▶ **Task brief**: Keep the pictures out and restate every record exactly.

▶ **Stored data**:
======

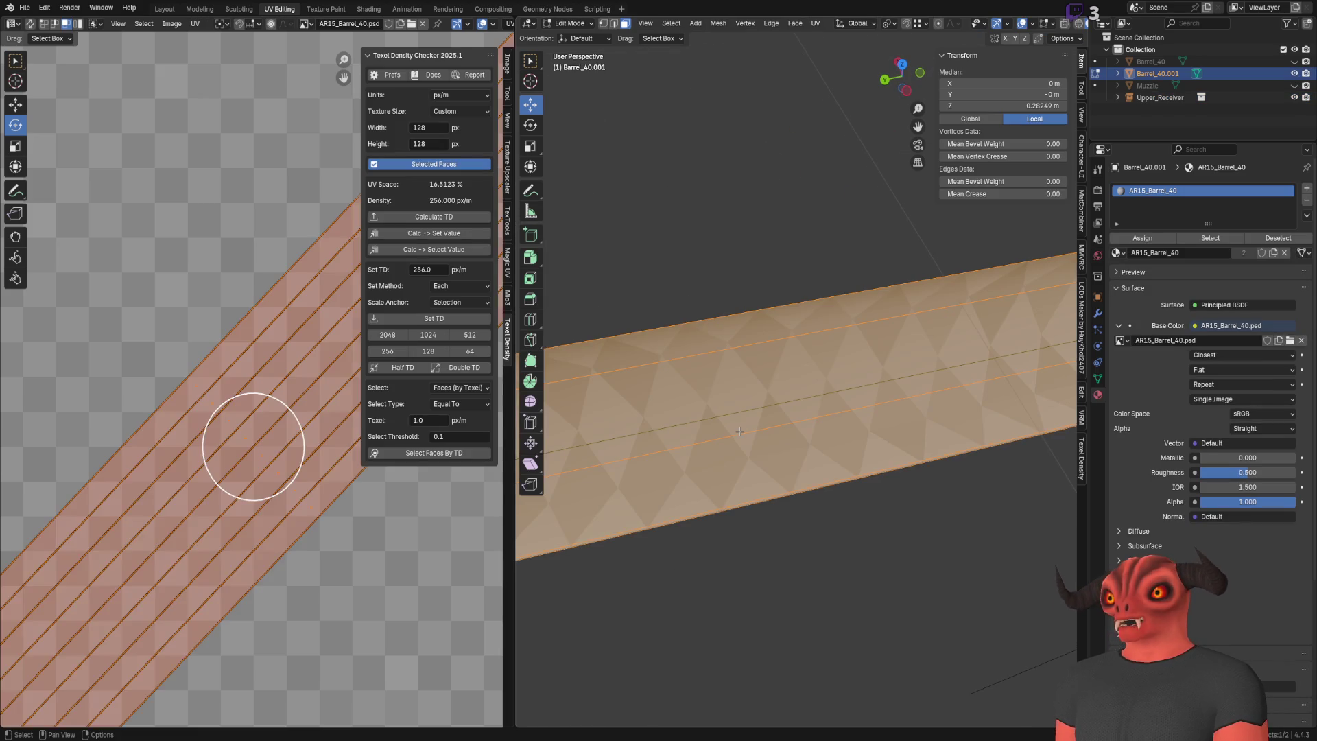
pyautogui.press('ctrl+z')
pyautogui.press('ctrl+z')
pyautogui.press('Tab')
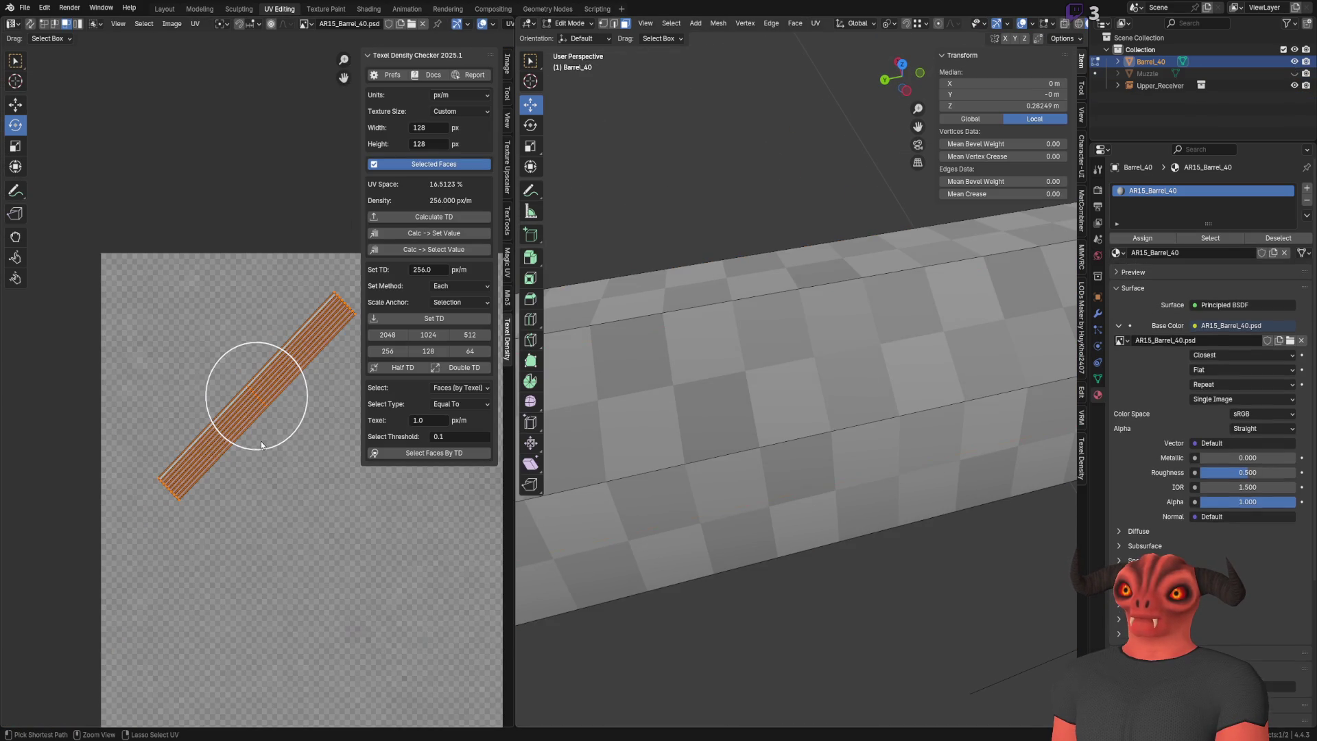
pyautogui.press('a')
pyautogui.press('r')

======

▶ **The completed task**:
pyautogui.press('ctrl+z')
pyautogui.press('ctrl+z')
pyautogui.press('Tab')
pyautogui.press('a')
pyautogui.press('r')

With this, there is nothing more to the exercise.